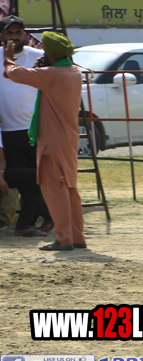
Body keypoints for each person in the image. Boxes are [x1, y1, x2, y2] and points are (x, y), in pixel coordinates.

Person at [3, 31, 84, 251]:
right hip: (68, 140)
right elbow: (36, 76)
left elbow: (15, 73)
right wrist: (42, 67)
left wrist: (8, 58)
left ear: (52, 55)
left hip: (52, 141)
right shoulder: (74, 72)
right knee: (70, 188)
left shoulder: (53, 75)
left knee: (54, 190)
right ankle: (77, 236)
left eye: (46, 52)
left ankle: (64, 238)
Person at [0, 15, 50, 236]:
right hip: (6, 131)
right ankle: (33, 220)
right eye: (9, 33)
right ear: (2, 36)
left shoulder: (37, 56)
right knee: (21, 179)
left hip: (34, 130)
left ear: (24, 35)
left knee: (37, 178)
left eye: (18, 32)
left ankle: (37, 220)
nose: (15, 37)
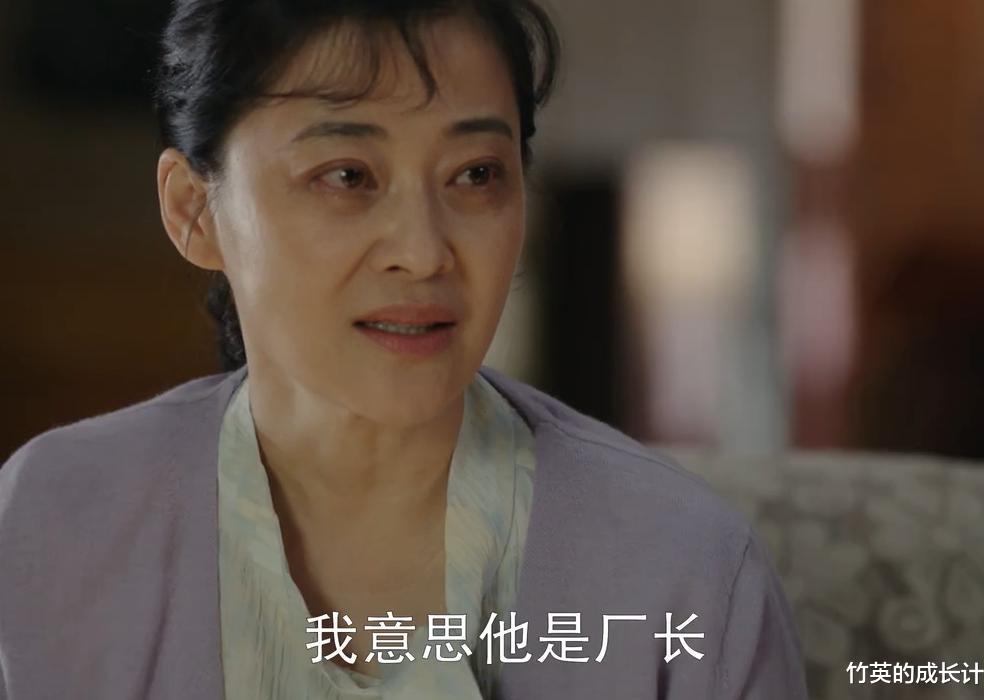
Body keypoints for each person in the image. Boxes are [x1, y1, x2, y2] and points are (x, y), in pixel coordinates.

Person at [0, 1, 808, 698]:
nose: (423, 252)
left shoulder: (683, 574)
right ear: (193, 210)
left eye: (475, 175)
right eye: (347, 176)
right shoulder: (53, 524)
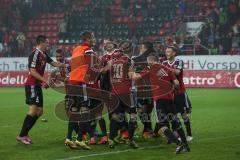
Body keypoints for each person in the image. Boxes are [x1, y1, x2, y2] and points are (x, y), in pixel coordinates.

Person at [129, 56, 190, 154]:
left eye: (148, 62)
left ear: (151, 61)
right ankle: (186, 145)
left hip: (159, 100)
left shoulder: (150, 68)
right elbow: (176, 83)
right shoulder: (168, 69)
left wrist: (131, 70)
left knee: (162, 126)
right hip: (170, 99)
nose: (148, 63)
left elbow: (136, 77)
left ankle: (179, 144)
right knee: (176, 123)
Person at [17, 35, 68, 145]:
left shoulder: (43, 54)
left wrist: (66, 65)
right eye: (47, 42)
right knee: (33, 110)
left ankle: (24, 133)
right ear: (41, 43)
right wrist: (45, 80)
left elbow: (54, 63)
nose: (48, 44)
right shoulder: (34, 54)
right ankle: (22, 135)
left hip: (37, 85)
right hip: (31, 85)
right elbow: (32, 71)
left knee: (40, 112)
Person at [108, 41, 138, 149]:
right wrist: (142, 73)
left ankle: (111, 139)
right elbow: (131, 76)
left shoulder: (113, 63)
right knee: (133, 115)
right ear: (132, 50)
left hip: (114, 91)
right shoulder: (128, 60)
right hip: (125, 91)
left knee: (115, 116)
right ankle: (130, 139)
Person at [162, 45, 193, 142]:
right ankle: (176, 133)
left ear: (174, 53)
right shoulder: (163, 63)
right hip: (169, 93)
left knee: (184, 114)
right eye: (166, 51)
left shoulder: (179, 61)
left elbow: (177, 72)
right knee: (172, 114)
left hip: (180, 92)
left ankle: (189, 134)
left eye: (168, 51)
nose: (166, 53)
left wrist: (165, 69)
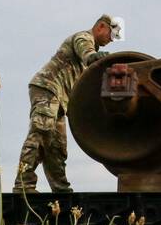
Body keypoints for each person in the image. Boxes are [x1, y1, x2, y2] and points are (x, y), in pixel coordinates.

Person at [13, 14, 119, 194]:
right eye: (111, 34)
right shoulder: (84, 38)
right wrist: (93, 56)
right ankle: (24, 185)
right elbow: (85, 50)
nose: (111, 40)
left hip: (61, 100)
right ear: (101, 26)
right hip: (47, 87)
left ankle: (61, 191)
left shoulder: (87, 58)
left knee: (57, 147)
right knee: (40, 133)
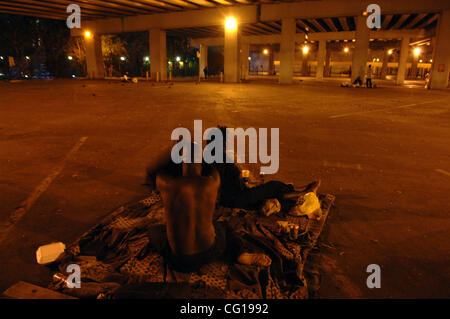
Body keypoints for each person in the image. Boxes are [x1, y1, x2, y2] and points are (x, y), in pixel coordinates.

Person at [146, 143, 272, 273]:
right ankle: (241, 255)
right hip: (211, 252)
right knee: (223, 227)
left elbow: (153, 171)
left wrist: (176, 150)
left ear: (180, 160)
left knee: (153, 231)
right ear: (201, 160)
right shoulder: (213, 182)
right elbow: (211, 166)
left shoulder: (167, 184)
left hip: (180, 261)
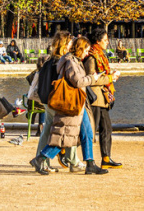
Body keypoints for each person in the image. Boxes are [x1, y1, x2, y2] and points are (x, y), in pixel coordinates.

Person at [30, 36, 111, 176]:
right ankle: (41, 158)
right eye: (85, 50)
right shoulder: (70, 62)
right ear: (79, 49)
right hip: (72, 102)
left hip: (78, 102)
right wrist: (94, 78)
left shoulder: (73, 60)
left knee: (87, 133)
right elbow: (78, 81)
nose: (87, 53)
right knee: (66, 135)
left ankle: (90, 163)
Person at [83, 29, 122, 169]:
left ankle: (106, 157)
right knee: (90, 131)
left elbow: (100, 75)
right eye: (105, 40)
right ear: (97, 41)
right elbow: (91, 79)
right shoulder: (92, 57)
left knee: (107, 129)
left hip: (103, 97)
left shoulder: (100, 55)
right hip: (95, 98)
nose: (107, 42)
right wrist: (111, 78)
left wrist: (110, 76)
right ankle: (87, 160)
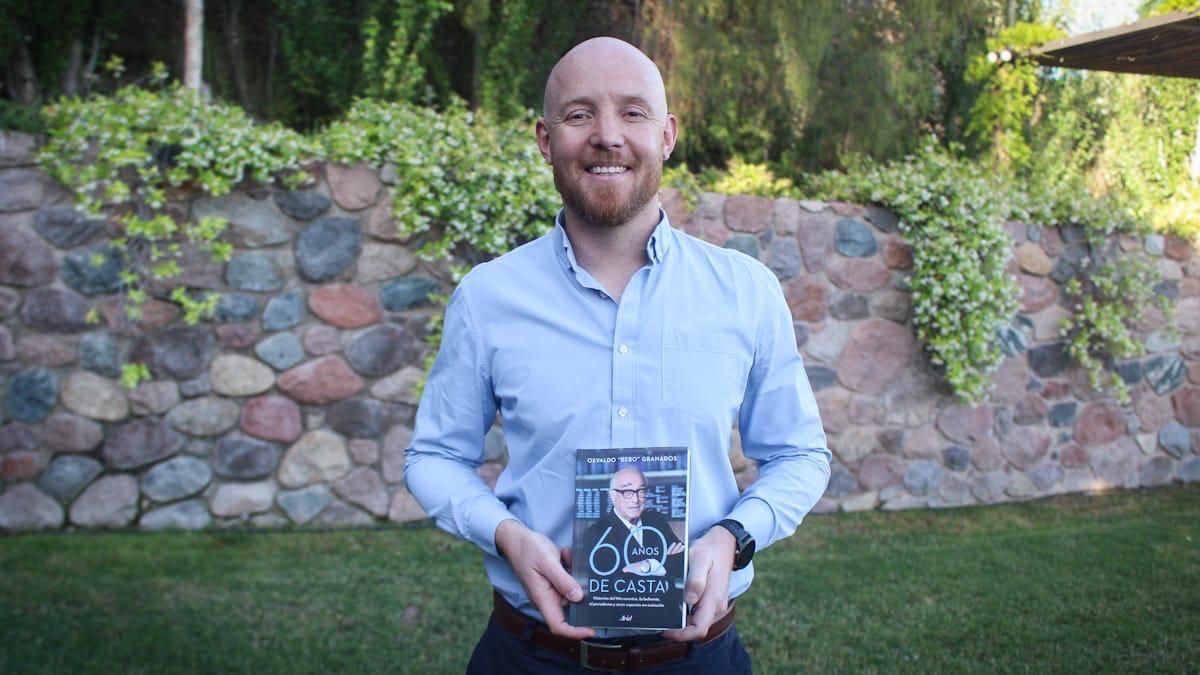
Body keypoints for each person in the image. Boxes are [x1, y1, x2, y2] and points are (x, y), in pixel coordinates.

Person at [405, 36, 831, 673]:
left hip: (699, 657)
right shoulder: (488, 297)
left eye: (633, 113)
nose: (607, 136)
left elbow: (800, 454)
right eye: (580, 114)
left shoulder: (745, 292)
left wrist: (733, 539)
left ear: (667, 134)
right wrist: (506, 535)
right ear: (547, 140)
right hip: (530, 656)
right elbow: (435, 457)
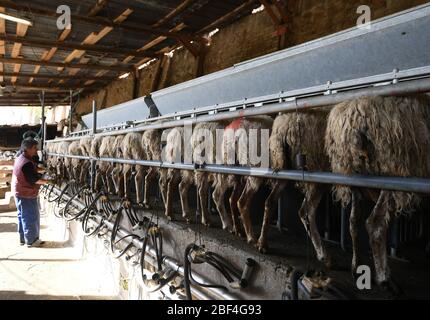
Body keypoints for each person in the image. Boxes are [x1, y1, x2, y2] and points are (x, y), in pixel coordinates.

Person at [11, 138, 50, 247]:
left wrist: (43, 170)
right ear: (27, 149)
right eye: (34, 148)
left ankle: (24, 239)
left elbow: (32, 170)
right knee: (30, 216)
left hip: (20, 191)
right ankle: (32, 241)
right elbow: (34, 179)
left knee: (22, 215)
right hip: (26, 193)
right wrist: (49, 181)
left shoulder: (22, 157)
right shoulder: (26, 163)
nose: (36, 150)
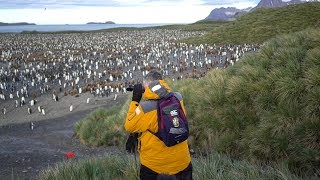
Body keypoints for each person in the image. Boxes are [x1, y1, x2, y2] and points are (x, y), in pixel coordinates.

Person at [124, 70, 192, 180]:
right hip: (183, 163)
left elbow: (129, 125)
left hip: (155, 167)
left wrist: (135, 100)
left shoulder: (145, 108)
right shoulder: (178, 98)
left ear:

*****

§ **THE PROBLEM**: What is needed is an exact printout of every record above, with the pictures left out.

§ **RESULT BELOW**:
Body keypoints for each person in the image. Boxes are [x1, y1, x2, y2] and points are (x, y), in pixel coordinates.

Person at [3, 31, 84, 251]:
right hip: (68, 140)
right elbow: (36, 76)
left elbow: (15, 73)
right wrist: (42, 67)
left wrist: (8, 58)
left ear: (52, 55)
left hip: (52, 141)
right shoulder: (74, 72)
right knee: (70, 188)
left shoulder: (53, 75)
left knee: (54, 190)
right ankle: (77, 236)
left eye: (46, 52)
left ankle: (64, 238)
Person at [0, 15, 50, 236]:
right hip: (6, 131)
right ankle: (33, 220)
right eye: (9, 33)
right ear: (2, 36)
left shoulder: (37, 56)
right knee: (21, 179)
left hip: (34, 130)
left ear: (24, 35)
left knee: (37, 178)
left eye: (18, 32)
left ankle: (37, 220)
nose: (15, 37)
Body keypoints for each person in the image. Boxes are [x1, y1, x2, y2] and points are (x, y), in pixel coordinates.

Person at [0, 1, 808, 698]:
nose: (423, 252)
left shoulder: (683, 574)
right ear: (193, 210)
left eye: (475, 175)
right eye: (347, 176)
right shoulder: (53, 524)
Body keypoints for each person in the image. Boxes are [x1, y1, x2, y2] and points are (x, y), in pixel coordinates.

Person at [129, 56, 190, 154]:
left eye: (148, 62)
left ear: (151, 61)
right ankle: (186, 145)
left hip: (159, 100)
left shoulder: (150, 68)
right elbow: (176, 83)
right shoulder: (168, 69)
left wrist: (131, 70)
left knee: (162, 126)
right hip: (170, 99)
nose: (148, 63)
left elbow: (136, 77)
left ankle: (179, 144)
right knee: (176, 123)
Person at [17, 35, 68, 145]:
left shoulder: (43, 54)
left wrist: (66, 65)
right eye: (47, 42)
right knee: (33, 110)
left ankle: (24, 133)
right ear: (41, 43)
right wrist: (45, 80)
left elbow: (54, 63)
nose: (48, 44)
right shoulder: (34, 54)
right ankle: (22, 135)
left hip: (37, 85)
right hip: (31, 85)
right elbow: (32, 71)
left knee: (40, 112)
Person at [108, 41, 138, 149]:
right wrist: (142, 73)
left ankle: (111, 139)
right elbow: (131, 76)
left shoulder: (113, 63)
right knee: (133, 115)
right ear: (132, 50)
left hip: (114, 91)
right shoulder: (128, 60)
right hip: (125, 91)
left knee: (115, 116)
right ankle: (130, 139)
Person at [162, 45, 193, 142]:
right ankle: (176, 133)
left ear: (174, 53)
right shoulder: (163, 63)
right hip: (169, 93)
left knee: (184, 114)
right eye: (166, 51)
left shoulder: (179, 61)
left elbow: (177, 72)
right knee: (172, 114)
left hip: (180, 92)
left ankle: (189, 134)
left eye: (168, 51)
nose: (166, 53)
left wrist: (165, 69)
Body keypoints for each person in the image. Boxes are [x1, y1, x2, y2] and points are (x, y), in pixel coordinates.

Person at [13, 14, 119, 194]:
right eye: (111, 34)
right shoulder: (84, 38)
right wrist: (93, 56)
right ankle: (24, 185)
right elbow: (85, 50)
nose: (111, 40)
left hip: (61, 100)
right ear: (101, 26)
right hip: (47, 87)
left ankle: (61, 191)
left shoulder: (87, 58)
left knee: (57, 147)
right knee: (40, 133)
Body keypoints for each person in the image. Boxes are [x1, y1, x2, y2] and points are (x, y), in pixel coordinates.

Person at [146, 143, 272, 273]:
right ankle: (241, 255)
right hip: (211, 252)
right knee: (223, 227)
left elbow: (153, 171)
left wrist: (176, 150)
left ear: (180, 160)
left knee: (153, 231)
right ear: (201, 160)
right shoulder: (213, 182)
right elbow: (211, 166)
left shoulder: (167, 184)
left hip: (180, 261)
Body keypoints for each person in the image. Boxes are [x1, y1, x2, y2] and points are (x, y), in pixel coordinates.

Person at [30, 36, 111, 176]:
right ankle: (41, 158)
right eye: (85, 50)
right shoulder: (70, 62)
right ear: (79, 49)
right hip: (72, 102)
left hip: (78, 102)
right wrist: (94, 78)
left shoulder: (73, 60)
left knee: (87, 133)
right elbow: (78, 81)
nose: (87, 53)
right knee: (66, 135)
left ankle: (90, 163)
Person at [83, 29, 122, 169]:
left ankle: (106, 157)
right knee: (90, 131)
left elbow: (100, 75)
right eye: (105, 40)
right ear: (97, 41)
right elbow: (91, 79)
right shoulder: (92, 57)
left knee: (107, 129)
left hip: (103, 97)
left shoulder: (100, 55)
right hip: (95, 98)
nose: (107, 42)
right wrist: (111, 78)
left wrist: (110, 76)
right ankle: (87, 160)
Body keypoints for each person in the image. Boxes are [x1, y1, x2, y2] and points are (x, y), in pixel coordinates.

Person at [405, 36, 831, 673]:
left hip: (699, 657)
right shoulder: (488, 297)
left eye: (633, 113)
nose: (607, 136)
left elbow: (800, 454)
right eye: (580, 114)
left shoulder: (745, 292)
left wrist: (733, 539)
left ear: (667, 134)
right wrist: (506, 535)
right ear: (547, 140)
right hip: (530, 656)
right elbow: (435, 457)
Body keypoints for each person in the image. Boxes are [x1, y1, x2, y2] and points are (x, y), in pixel coordinates.

Person at [11, 138, 50, 247]:
left wrist: (43, 170)
right ear: (27, 149)
right eye: (34, 148)
left ankle: (24, 239)
left elbow: (32, 170)
right knee: (30, 216)
left hip: (20, 191)
right ankle: (32, 241)
right elbow: (34, 179)
left knee: (22, 215)
right hip: (26, 193)
right wrist: (49, 181)
left shoulder: (22, 157)
right shoulder: (26, 163)
nose: (36, 150)
Body keypoints for each person in the image. Boxes are [x1, y1, x2, y2] and points are (x, y), in pixel coordinates.

Person at [124, 70, 192, 180]:
right hip: (183, 163)
left elbow: (129, 125)
left hip: (155, 167)
left wrist: (135, 100)
left shoulder: (145, 108)
right shoulder: (178, 98)
left ear:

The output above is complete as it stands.